In the morning, Ren would go back to the place he slept in the janitorial closet. His boss was letting him stay there until he got on his feet again. The light from his eyes turned the black room grey. Ren spent his time reading romantic novels and watching horror movies on a small cracked screen. The hunger was just as he asked for, persistent, gnawing. He laughed and shivered in his bleached white skin. Ren had what he wanted, he was a living nightmare.

Sum of Her Parts

We are using your ankles, he said.

She sat in the cold plastic chair, watching the scientist twirl the vial of her blood.

Only my ankles?

You have strong ankles. They hold your feet well. He put the tube in a plastic holder. The top of the tube was red and black swirled. She wondered why doctors did not use solid-colored stoppers. She looked at her blood. Outside of her, it seemed different, darker and emptier like oil.

Soon it would be cold, but that would be okay.

Are you familiar with the human genome project? The doctor asked.

That was years ago.

Yes, but advances have been made.

We have isolated the genes that produce your ankles.

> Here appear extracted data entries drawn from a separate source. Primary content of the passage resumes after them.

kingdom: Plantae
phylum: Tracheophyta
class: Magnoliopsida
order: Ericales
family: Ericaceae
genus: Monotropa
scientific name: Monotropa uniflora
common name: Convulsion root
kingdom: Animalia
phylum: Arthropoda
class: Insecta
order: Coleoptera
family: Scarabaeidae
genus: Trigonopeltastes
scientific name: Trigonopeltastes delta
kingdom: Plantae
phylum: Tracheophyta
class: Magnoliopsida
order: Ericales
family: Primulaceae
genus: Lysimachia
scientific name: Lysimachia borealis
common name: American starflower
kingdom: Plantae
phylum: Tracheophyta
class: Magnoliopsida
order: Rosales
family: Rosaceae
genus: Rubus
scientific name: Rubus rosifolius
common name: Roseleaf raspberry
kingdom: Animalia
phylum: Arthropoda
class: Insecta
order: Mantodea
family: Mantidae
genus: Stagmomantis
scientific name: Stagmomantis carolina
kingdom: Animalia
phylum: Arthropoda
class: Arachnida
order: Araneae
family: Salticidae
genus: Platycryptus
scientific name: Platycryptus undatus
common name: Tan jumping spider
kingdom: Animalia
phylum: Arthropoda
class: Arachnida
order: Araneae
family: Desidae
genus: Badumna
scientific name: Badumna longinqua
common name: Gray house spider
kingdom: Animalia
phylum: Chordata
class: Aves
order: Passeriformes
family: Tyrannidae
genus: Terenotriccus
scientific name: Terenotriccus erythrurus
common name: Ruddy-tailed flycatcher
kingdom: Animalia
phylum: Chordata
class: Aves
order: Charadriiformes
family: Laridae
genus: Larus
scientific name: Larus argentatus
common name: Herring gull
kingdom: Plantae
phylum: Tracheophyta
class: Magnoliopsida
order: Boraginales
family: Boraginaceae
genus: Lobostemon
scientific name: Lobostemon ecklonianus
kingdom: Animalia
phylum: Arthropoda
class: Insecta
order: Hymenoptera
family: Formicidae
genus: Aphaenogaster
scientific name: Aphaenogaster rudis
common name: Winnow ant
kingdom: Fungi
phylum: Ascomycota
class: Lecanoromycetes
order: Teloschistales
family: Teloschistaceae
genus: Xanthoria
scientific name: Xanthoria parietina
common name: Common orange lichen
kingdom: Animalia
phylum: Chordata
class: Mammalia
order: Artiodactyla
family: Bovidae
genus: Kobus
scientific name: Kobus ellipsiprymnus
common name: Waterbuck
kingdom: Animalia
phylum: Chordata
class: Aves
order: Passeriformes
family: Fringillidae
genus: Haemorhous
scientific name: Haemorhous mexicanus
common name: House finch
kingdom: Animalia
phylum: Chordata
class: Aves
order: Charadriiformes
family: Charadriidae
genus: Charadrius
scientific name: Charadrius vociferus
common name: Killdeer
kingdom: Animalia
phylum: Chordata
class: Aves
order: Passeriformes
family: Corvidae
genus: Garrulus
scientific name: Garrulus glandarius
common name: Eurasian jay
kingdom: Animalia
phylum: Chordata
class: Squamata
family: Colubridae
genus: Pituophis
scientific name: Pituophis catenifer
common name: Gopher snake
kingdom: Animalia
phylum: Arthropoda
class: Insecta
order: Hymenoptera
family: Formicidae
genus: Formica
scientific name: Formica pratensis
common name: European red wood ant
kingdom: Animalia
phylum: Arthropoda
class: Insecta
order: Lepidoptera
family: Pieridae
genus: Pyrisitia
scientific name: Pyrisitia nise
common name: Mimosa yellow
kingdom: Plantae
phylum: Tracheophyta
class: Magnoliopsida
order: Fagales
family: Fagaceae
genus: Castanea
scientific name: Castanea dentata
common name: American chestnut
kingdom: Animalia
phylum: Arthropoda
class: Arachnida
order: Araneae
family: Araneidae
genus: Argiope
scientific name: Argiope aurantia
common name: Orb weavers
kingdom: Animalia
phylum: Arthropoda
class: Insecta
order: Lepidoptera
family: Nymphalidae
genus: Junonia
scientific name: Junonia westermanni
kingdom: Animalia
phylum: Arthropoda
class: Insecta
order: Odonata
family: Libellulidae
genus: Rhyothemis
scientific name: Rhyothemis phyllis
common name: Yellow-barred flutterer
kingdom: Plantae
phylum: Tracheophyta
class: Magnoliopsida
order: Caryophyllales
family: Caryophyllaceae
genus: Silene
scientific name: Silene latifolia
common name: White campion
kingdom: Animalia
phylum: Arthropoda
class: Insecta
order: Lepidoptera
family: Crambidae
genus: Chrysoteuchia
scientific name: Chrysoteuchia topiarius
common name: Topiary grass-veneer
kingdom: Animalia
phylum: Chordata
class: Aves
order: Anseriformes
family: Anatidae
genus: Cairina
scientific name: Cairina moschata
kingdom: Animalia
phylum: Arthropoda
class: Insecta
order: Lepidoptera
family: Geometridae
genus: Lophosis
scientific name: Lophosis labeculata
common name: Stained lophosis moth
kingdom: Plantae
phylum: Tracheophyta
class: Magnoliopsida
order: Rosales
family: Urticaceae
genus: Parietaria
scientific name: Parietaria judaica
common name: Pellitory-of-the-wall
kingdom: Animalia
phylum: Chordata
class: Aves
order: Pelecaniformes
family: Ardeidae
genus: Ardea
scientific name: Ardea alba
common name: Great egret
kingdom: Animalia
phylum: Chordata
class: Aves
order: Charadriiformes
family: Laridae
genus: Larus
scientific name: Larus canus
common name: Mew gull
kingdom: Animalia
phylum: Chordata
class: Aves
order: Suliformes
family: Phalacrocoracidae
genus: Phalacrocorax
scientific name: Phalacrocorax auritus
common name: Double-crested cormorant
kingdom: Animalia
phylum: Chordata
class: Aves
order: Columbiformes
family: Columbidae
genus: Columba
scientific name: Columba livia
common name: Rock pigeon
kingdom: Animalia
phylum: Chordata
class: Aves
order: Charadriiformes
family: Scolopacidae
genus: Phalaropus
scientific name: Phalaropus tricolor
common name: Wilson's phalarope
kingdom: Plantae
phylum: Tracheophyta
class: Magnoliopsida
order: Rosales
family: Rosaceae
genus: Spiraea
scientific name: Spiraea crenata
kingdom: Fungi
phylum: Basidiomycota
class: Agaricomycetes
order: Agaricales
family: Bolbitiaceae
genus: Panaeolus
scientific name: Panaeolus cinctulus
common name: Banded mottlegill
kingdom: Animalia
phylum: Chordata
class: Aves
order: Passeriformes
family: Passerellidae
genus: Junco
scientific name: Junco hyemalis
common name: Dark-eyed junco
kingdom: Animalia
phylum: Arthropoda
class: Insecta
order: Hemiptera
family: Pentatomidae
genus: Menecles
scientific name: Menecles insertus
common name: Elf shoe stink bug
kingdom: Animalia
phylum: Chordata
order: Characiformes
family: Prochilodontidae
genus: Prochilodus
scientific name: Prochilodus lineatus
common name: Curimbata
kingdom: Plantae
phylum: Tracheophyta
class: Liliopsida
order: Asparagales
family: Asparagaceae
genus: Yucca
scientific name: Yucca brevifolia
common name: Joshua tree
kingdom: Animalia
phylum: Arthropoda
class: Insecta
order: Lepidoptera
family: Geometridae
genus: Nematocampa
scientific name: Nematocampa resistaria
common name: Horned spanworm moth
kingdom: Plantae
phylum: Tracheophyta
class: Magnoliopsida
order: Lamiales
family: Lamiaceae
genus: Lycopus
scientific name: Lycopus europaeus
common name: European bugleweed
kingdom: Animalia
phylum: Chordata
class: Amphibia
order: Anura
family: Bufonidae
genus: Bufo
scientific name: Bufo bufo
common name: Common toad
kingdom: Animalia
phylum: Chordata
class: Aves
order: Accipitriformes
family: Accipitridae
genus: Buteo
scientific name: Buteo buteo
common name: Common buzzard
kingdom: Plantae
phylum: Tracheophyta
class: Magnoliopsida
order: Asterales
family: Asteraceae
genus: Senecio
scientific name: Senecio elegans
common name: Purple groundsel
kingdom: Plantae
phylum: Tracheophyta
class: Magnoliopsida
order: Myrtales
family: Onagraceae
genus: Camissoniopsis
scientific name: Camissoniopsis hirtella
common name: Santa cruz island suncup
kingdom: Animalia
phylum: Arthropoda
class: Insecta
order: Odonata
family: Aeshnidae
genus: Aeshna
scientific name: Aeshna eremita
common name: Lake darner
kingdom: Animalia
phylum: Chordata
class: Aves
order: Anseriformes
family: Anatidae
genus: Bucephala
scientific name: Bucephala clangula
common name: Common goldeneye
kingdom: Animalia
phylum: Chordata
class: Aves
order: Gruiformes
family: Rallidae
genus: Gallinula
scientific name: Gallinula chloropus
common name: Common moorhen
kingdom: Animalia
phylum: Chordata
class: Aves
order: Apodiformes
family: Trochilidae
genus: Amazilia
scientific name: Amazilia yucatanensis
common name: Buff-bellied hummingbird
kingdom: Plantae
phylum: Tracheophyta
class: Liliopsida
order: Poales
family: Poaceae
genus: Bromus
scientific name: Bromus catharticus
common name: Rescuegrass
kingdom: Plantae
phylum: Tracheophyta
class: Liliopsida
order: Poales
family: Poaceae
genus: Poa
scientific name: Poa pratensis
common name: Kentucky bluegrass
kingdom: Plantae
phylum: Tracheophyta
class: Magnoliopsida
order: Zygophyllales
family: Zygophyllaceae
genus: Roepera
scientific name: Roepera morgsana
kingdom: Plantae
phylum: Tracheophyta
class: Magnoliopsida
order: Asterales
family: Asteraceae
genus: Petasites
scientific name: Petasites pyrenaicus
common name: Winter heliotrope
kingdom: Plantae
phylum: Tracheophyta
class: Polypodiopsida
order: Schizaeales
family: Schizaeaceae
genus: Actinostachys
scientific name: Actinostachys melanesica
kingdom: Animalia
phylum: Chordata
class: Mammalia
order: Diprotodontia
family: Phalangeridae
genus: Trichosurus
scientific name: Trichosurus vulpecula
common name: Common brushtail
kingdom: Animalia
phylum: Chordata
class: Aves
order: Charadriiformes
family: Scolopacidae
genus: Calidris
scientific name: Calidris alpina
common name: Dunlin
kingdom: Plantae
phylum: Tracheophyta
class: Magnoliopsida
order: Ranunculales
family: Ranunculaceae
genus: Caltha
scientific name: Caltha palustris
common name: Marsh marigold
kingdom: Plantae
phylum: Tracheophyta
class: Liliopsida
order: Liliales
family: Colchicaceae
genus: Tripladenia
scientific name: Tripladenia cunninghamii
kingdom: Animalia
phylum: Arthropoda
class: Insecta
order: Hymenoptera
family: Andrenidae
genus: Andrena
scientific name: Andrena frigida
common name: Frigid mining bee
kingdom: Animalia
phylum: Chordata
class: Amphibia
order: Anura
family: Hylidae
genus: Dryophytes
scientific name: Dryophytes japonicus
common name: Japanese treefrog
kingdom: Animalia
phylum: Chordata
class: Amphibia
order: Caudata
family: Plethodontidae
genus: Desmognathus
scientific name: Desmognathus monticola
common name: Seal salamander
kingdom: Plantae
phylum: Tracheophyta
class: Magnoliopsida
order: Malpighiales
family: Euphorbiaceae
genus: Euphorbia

They will go into her. She will have strong ankles as well.

Her signature, trailing above the printed lines, felt separate from her like her blood. How many signatures were there, she wondered? Did they take one thing from each person they included, or were some people better, worth more parts?

I’m glad to help, she said, and stared downwards to the point where her leg met her foot. It did not seem special. She would have taken other things, other parts. But that did not matter. She was a secretary, not a doctor. He knew better anyway, she was certain.

Your country thanks you, he said. Humanity thanks you.

She did not move. Her blood was almost room temperature. She thought of centrifuges. She looked at her hands, but they were flawed and dirty. The joints were too thick, the wrists were not strong. This was fine. She looked at them anyway, and thought of filing papers.

You can go now, he said. We have what we need.